Así es como cree Hartmann que se verifican los renacimientos. [369] El espíritu vivo, siente como un milagro la vuelta del antiguo, como una resurrección, como un «renacimiento». Durante centenares de años ha podido estar encerrado en la materia que lo expresaba: la piedra de un edificio, el mármol de una estatua, el papel de un libro. Y, de pronto, lo que parecía muerto y no decía nada, vuelve a estar vivo; y es que el espíritu vivo lo ha hecho suyo. El desafío ha sido recogido. Lo que antes parecía callejón sin salida se trueca de súbito en camino, verdad y vida. El espíritu ha vuelto a desprenderse de la materia en que estaba encadenado. El mejor conocimiento de la historia de lo que había en aquellas objetivaciones viene a ser como una conciencia objetiva del espíritu vivo, para completar, en lo posible, la que tiene en las conciencias de los individuos.

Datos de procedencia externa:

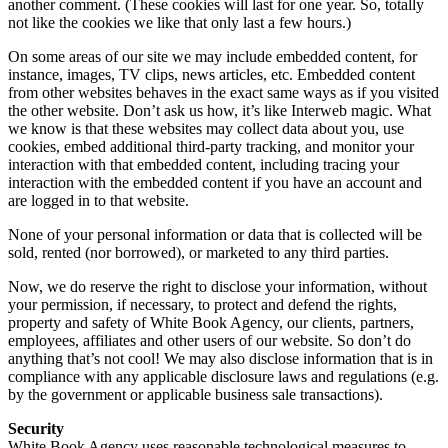
another comment. (These cookies will last for one year. So, totally
not like the cookies we like that only last a few hours.)
On some areas of our site we may include embedded content, for
instance, images, TV clips, news articles, etc. Embedded content
from other websites behaves in the exact same ways as if you visited
the other website. Don’t ask us how, it’s like Interweb magic. What
we know is that these websites may collect data about you, use
cookies, embed additional third-party tracking, and monitor your
interaction with that embedded content, including tracing your
interaction with the embedded content if you have an account and
are logged in to that website.
None of your personal information or data that is collected will be
sold, rented (nor borrowed), or marketed to any third parties.
Now, we do reserve the right to disclose your information, without
your permission, if necessary, to protect and defend the rights,
property and safety of White Book Agency, our clients, partners,
employees, affiliates and other users of our website. So don’t do
anything that’s not cool! We may also disclose information that is in
compliance with any applicable disclosure laws and regulations (e.g.
by the government or applicable business sale transactions).
Security
White Book Agency uses reasonable technological measures to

Tal es, en sus líneas generales, el pensamiento de Nicolai Hartmann sobre filosofía de la historia. Y no puedo menos de decir que es punto menos que maravilloso que un espíritu extraño a nuestras preocupaciones religiosas y patrióticas haya llegado a construir, siguiendo libremente su propio pensamiento, un esquema de la filosofía de la historia al que se ajusta tan adecuadamente lo mismo la explicación de nuestras tragedias pasadas y presentes, que los posibles fundamentos de nuestras esperanzas de regeneración. Tengo que interpretar esta obra de Hartmann como un signo del espíritu del tiempo. Pero es el caso que el espíritu del tiempo ha solido librar duros combates con el espíritu tradicional de los pueblos, y a veces ha vencido el espíritu del tiempo y a veces el de las tradiciones nacionales. Cuando ambos han soplado en el mismo sentido, su influjo ha solido ser irresistible.